$λφ^4$ Theory I: The Symmetric Phase Beyond NNNNNNNNLO
Marco Serone, Gabriele Spada, Giovanni Villadoro
TL;DR
This work demonstrates that Schwinger functions in a broad class of Euclidean scalar field theories with $d<4$ are Borel reconstructible via Lefschetz thimbles. Focusing on the 2d $\phi^4$ theory in the $Z_2$ symmetric phase, the authors compute perturbative coefficients up to ${\cal O}(g^8)$ for the vacuum energy and the mass and then apply conformal-mapping and Padé-Borel resummation to access strong-coupling physics. They determine the critical coupling $g_c$ and critical exponents $\nu$ and $\eta$, obtaining $g_c=2.807(34)$, $\nu=0.96(6)$, $\eta=0.244(28)$, and a two-point normalization $\kappa=0.29(2)$, with results in good agreement with lattice and Hamiltonian-truncation methods and consistency with Ising universality.

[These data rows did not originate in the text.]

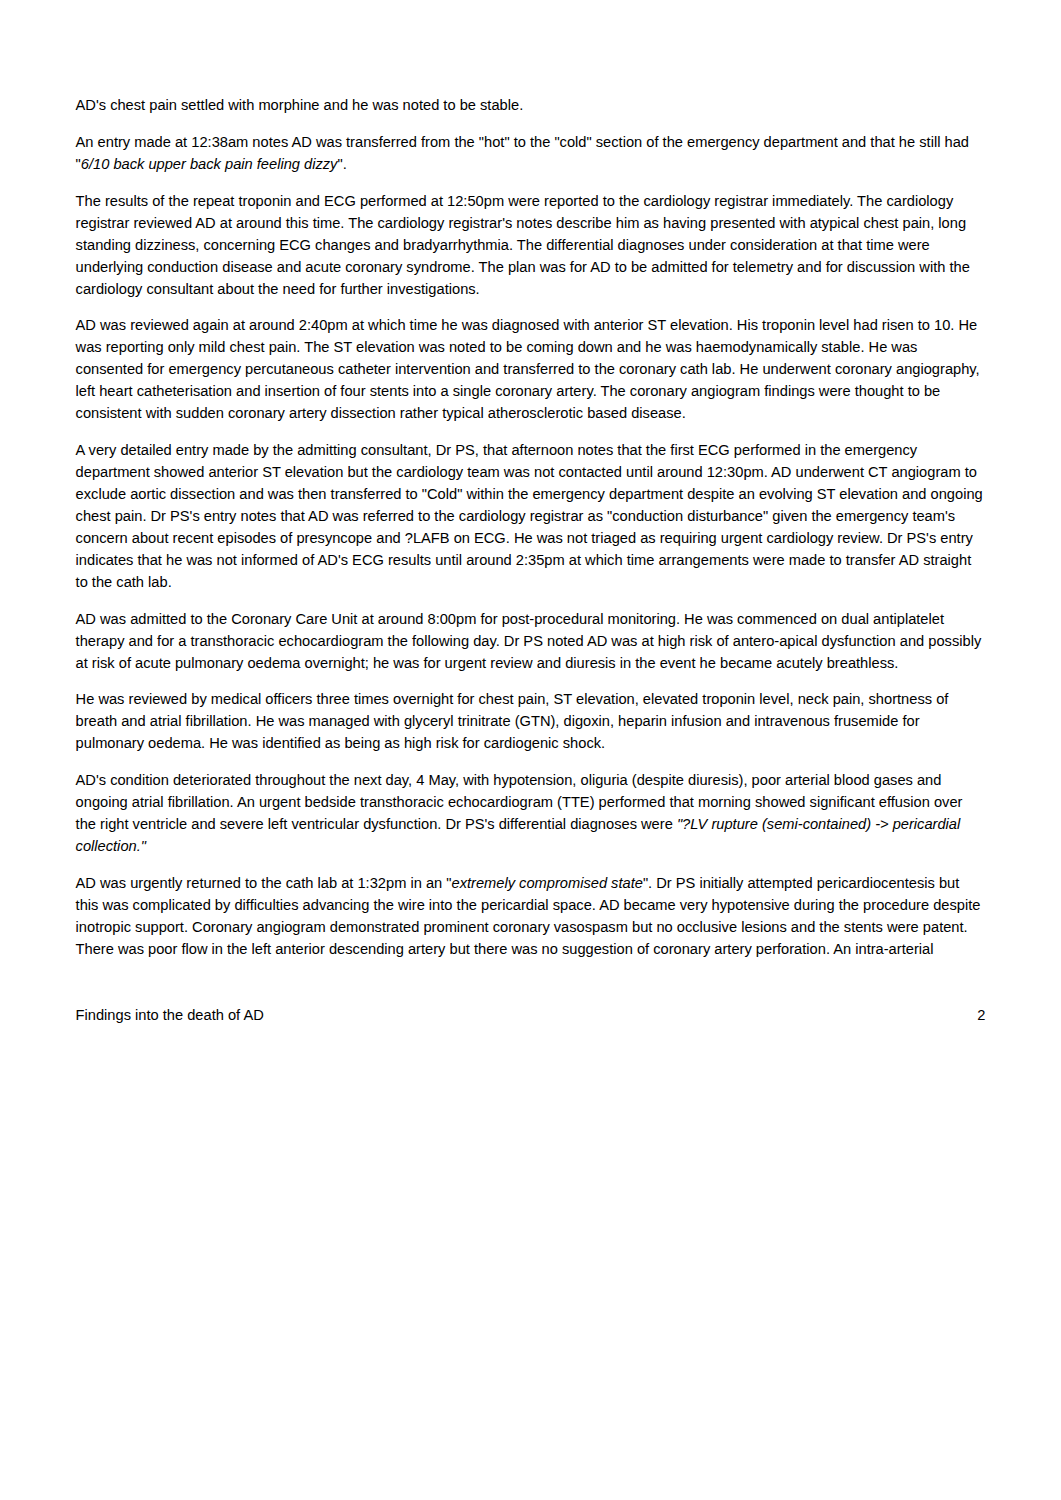AD's chest pain settled with morphine and he was noted to be stable.
An entry made at 12:38am notes AD was transferred from the "hot" to the "cold" section of the emergency department and that he still had "6/10 back upper back pain feeling dizzy".
The results of the repeat troponin and ECG performed at 12:50pm were reported to the cardiology registrar immediately. The cardiology registrar reviewed AD at around this time. The cardiology registrar's notes describe him as having presented with atypical chest pain, long standing dizziness, concerning ECG changes and bradyarrhythmia. The differential diagnoses under consideration at that time were underlying conduction disease and acute coronary syndrome. The plan was for AD to be admitted for telemetry and for discussion with the cardiology consultant about the need for further investigations.
AD was reviewed again at around 2:40pm at which time he was diagnosed with anterior ST elevation. His troponin level had risen to 10. He was reporting only mild chest pain. The ST elevation was noted to be coming down and he was haemodynamically stable. He was consented for emergency percutaneous catheter intervention and transferred to the coronary cath lab. He underwent coronary angiography, left heart catheterisation and insertion of four stents into a single coronary artery. The coronary angiogram findings were thought to be consistent with sudden coronary artery dissection rather typical atherosclerotic based disease.
A very detailed entry made by the admitting consultant, Dr PS, that afternoon notes that the first ECG performed in the emergency department showed anterior ST elevation but the cardiology team was not contacted until around 12:30pm. AD underwent CT angiogram to exclude aortic dissection and was then transferred to "Cold" within the emergency department despite an evolving ST elevation and ongoing chest pain. Dr PS's entry notes that AD was referred to the cardiology registrar as "conduction disturbance" given the emergency team's concern about recent episodes of presyncope and ?LAFB on ECG. He was not triaged as requiring urgent cardiology review. Dr PS's entry indicates that he was not informed of AD's ECG results until around 2:35pm at which time arrangements were made to transfer AD straight to the cath lab.
AD was admitted to the Coronary Care Unit at around 8:00pm for post-procedural monitoring. He was commenced on dual antiplatelet therapy and for a transthoracic echocardiogram the following day. Dr PS noted AD was at high risk of antero-apical dysfunction and possibly at risk of acute pulmonary oedema overnight; he was for urgent review and diuresis in the event he became acutely breathless.
He was reviewed by medical officers three times overnight for chest pain, ST elevation, elevated troponin level, neck pain, shortness of breath and atrial fibrillation. He was managed with glyceryl trinitrate (GTN), digoxin, heparin infusion and intravenous frusemide for pulmonary oedema. He was identified as being as high risk for cardiogenic shock.
AD's condition deteriorated throughout the next day, 4 May, with hypotension, oliguria (despite diuresis), poor arterial blood gases and ongoing atrial fibrillation. An urgent bedside transthoracic echocardiogram (TTE) performed that morning showed significant effusion over the right ventricle and severe left ventricular dysfunction. Dr PS's differential diagnoses were "?LV rupture (semi-contained) -> pericardial collection."
AD was urgently returned to the cath lab at 1:32pm in an "extremely compromised state". Dr PS initially attempted pericardiocentesis but this was complicated by difficulties advancing the wire into the pericardial space. AD became very hypotensive during the procedure despite inotropic support. Coronary angiogram demonstrated prominent coronary vasospasm but no occlusive lesions and the stents were patent. There was poor flow in the left anterior descending artery but there was no suggestion of coronary artery perforation. An intra-arterial
Findings into the death of AD 2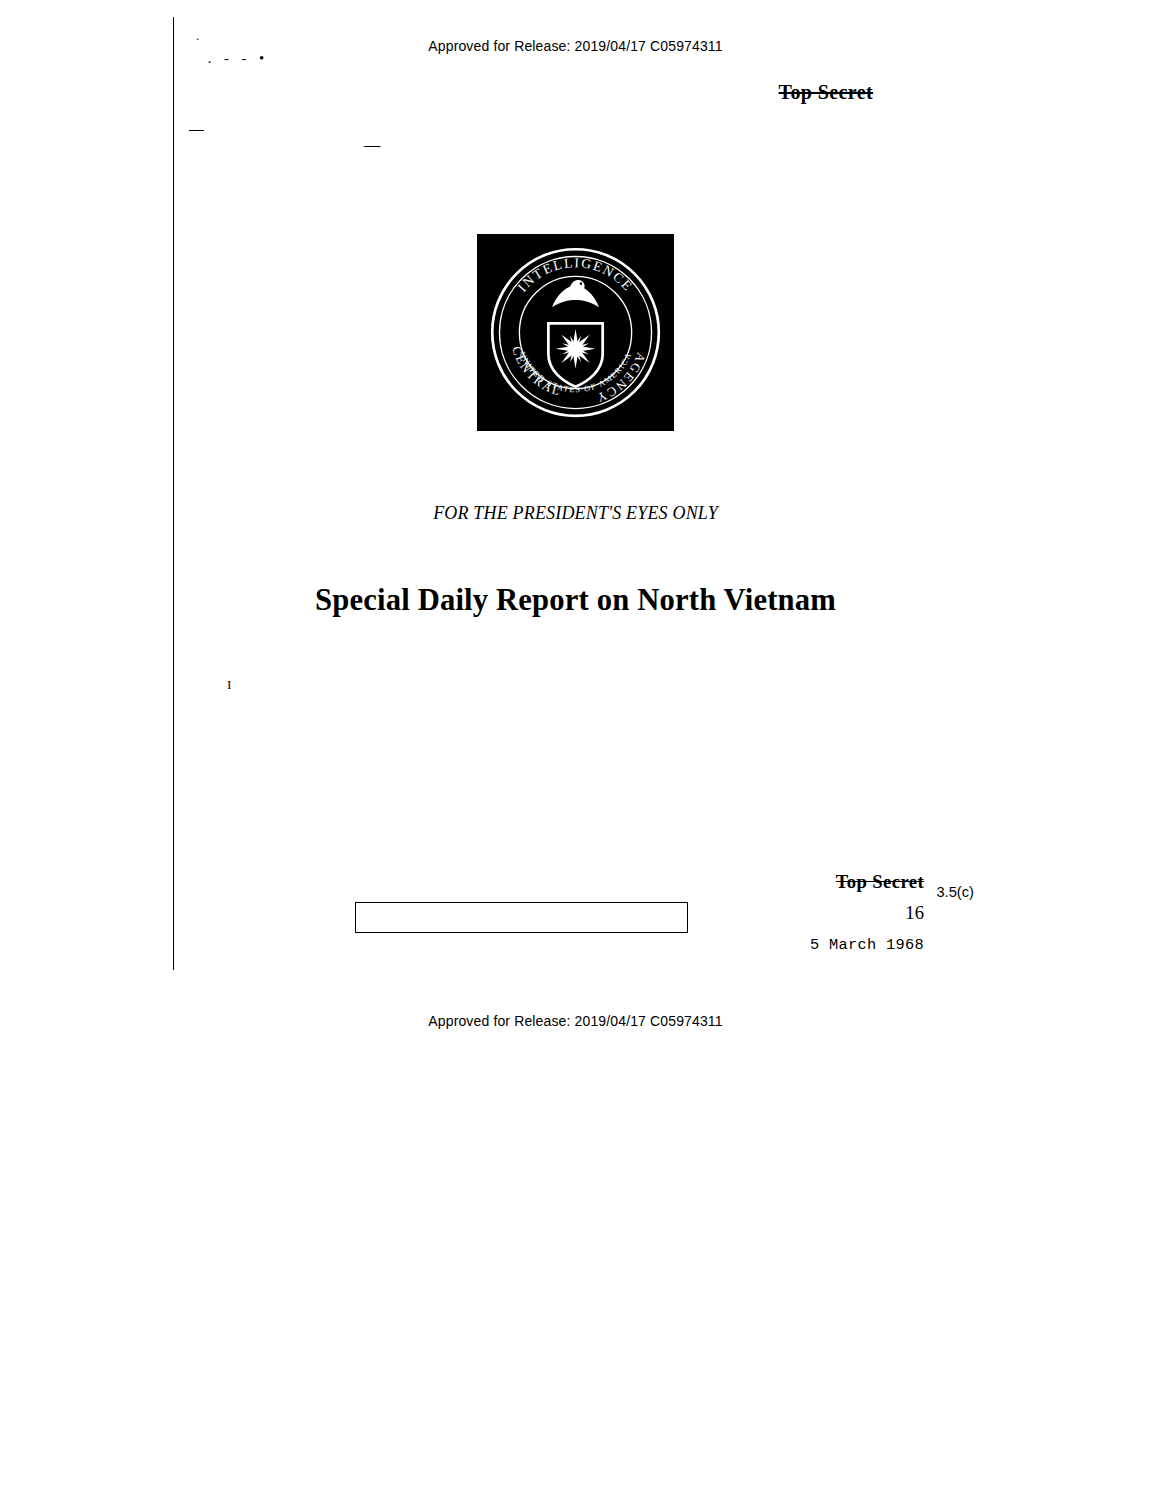. - - •
.
Approved for Release: 2019/04/17 C05974311
Top Secret
—
INTELLIGENCE CENTRAL AGENCY UNITED STATES OF AMERICA
FOR THE PRESIDENT'S EYES ONLY
Special Daily Report on North Vietnam
I
Top Secret
16
5 March 1968
3.5(c)
Approved for Release: 2019/04/17 C05974311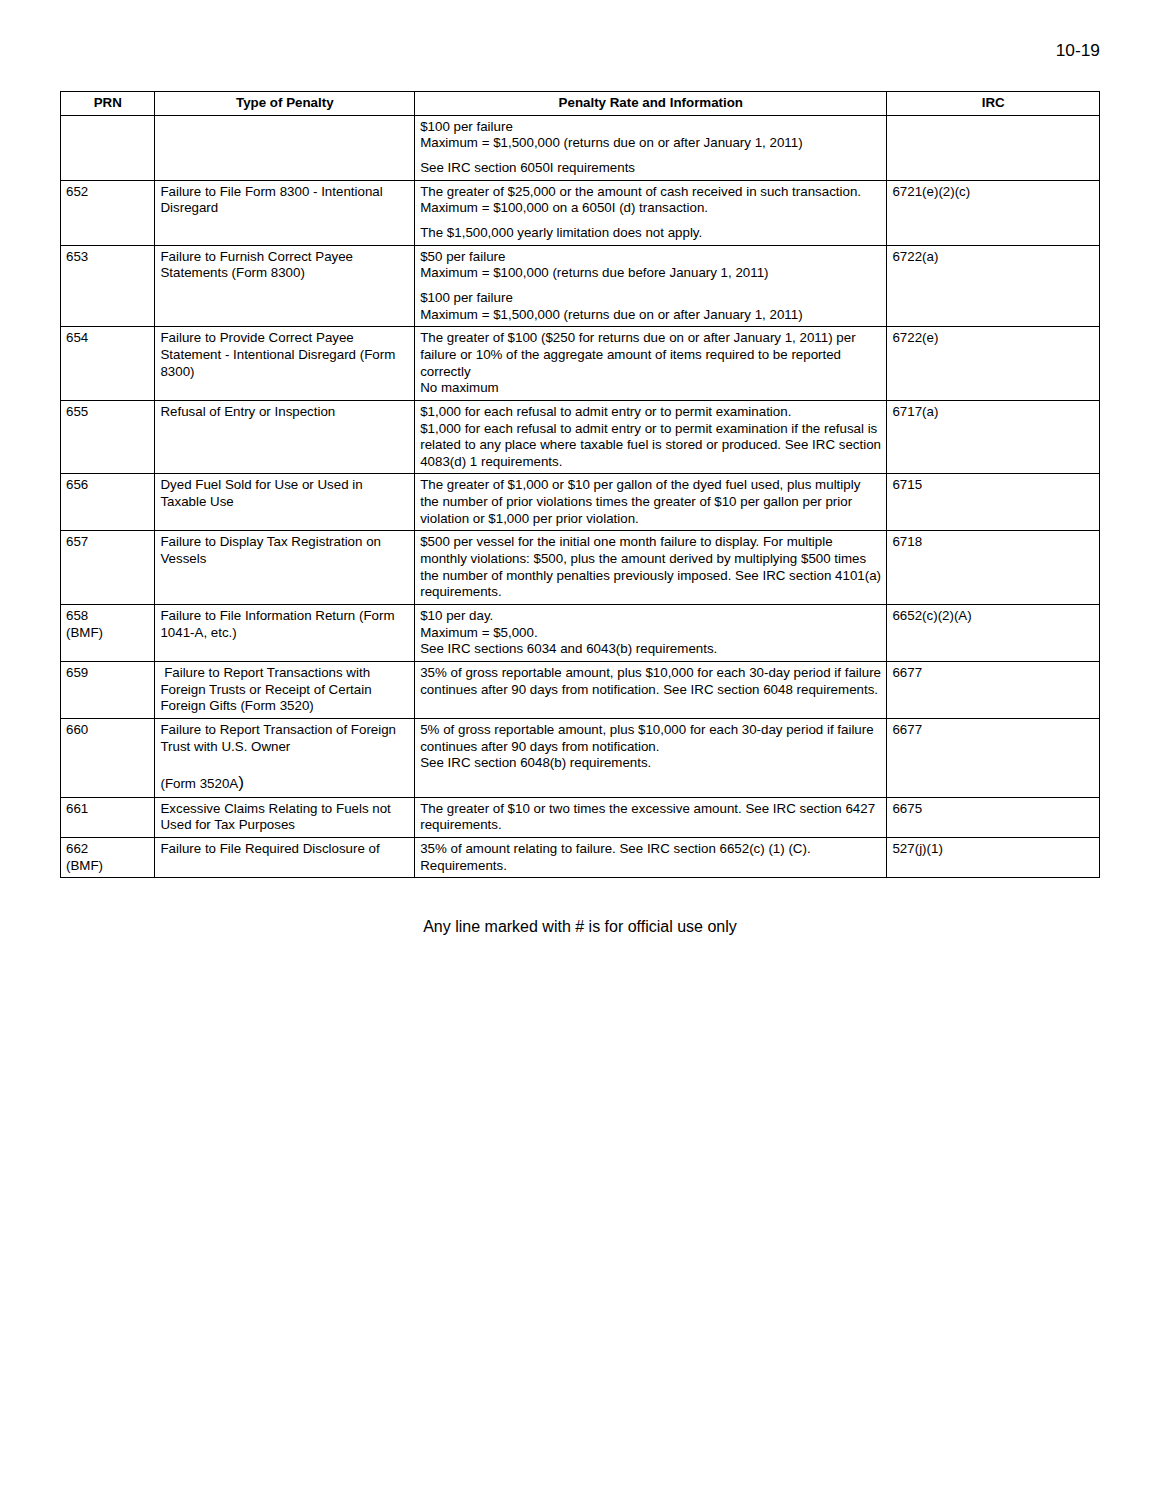10-19
| PRN | Type of Penalty | Penalty Rate and Information | IRC |
| --- | --- | --- | --- |
| | | $100 per failure Maximum = $1,500,000 (returns due on or after January 1, 2011) See IRC section 6050I requirements | |
| 652 | Failure to File Form 8300 - Intentional Disregard | The greater of $25,000 or the amount of cash received in such transaction. Maximum = $100,000 on a 6050I (d) transaction. The $1,500,000 yearly limitation does not apply. | 6721(e)(2)(c) |
| 653 | Failure to Furnish Correct Payee Statements (Form 8300) | $50 per failure Maximum = $100,000 (returns due before January 1, 2011) $100 per failure Maximum = $1,500,000 (returns due on or after January 1, 2011) | 6722(a) |
| 654 | Failure to Provide Correct Payee Statement - Intentional Disregard (Form 8300) | The greater of $100 ($250 for returns due on or after January 1, 2011) per failure or 10% of the aggregate amount of items required to be reported correctly No maximum | 6722(e) |
| 655 | Refusal of Entry or Inspection | $1,000 for each refusal to admit entry or to permit examination. $1,000 for each refusal to admit entry or to permit examination if the refusal is related to any place where taxable fuel is stored or produced. See IRC section 4083(d) 1 requirements. | 6717(a) |
| 656 | Dyed Fuel Sold for Use or Used in Taxable Use | The greater of $1,000 or $10 per gallon of the dyed fuel used, plus multiply the number of prior violations times the greater of $10 per gallon per prior violation or $1,000 per prior violation. | 6715 |
| 657 | Failure to Display Tax Registration on Vessels | $500 per vessel for the initial one month failure to display. For multiple monthly violations: $500, plus the amount derived by multiplying $500 times the number of monthly penalties previously imposed. See IRC section 4101(a) requirements. | 6718 |
| 658 (BMF) | Failure to File Information Return (Form 1041-A, etc.) | $10 per day. Maximum = $5,000. See IRC sections 6034 and 6043(b) requirements. | 6652(c)(2)(A) |
| 659 | Failure to Report Transactions with Foreign Trusts or Receipt of Certain Foreign Gifts (Form 3520) | 35% of gross reportable amount, plus $10,000 for each 30-day period if failure continues after 90 days from notification. See IRC section 6048 requirements. | 6677 |
| 660 | Failure to Report Transaction of Foreign Trust with U.S. Owner (Form 3520A ) | 5% of gross reportable amount, plus $10,000 for each 30-day period if failure continues after 90 days from notification. See IRC section 6048(b) requirements. | 6677 |
| 661 | Excessive Claims Relating to Fuels not Used for Tax Purposes | The greater of $10 or two times the excessive amount. See IRC section 6427 requirements. | 6675 |
| 662 (BMF) | Failure to File Required Disclosure of | 35% of amount relating to failure. See IRC section 6652(c) (1) (C). Requirements. | 527(j)(1) |
Any line marked with # is for official use only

The study highlights a robust, generalizable framework for extracting nonperturbative information from high-order perturbative data, and it lays groundwork for extending the approach to 3d $\phi^4$ and $O(N)$ models.
Abstract
Perturbation theory of a large class of scalar field theories in $d<4$ can be shown to be Borel resummable using arguments based on Lefschetz thimbles. As an example we study in detail the $λφ^4$ theory in two dimensions in the $Z_2$ symmetric phase. We extend the results for the perturbative expansion of several quantities up to N$^8$LO and show how the behavior of the theory at strong coupling can be recovered successfully using known resummation techniques. In particular, we compute the vacuum energy and the mass gap for values of the coupling up to the critical point, where the theory becomes gapless and lies in the same universality class of the 2d Ising model. Several properties of the critical point are determined and agree with known exact expressions. The results are in very good agreement (and with comparable precision) with those obtained by other non-perturbative approaches, such as lattice simulations and Hamiltonian truncation methods.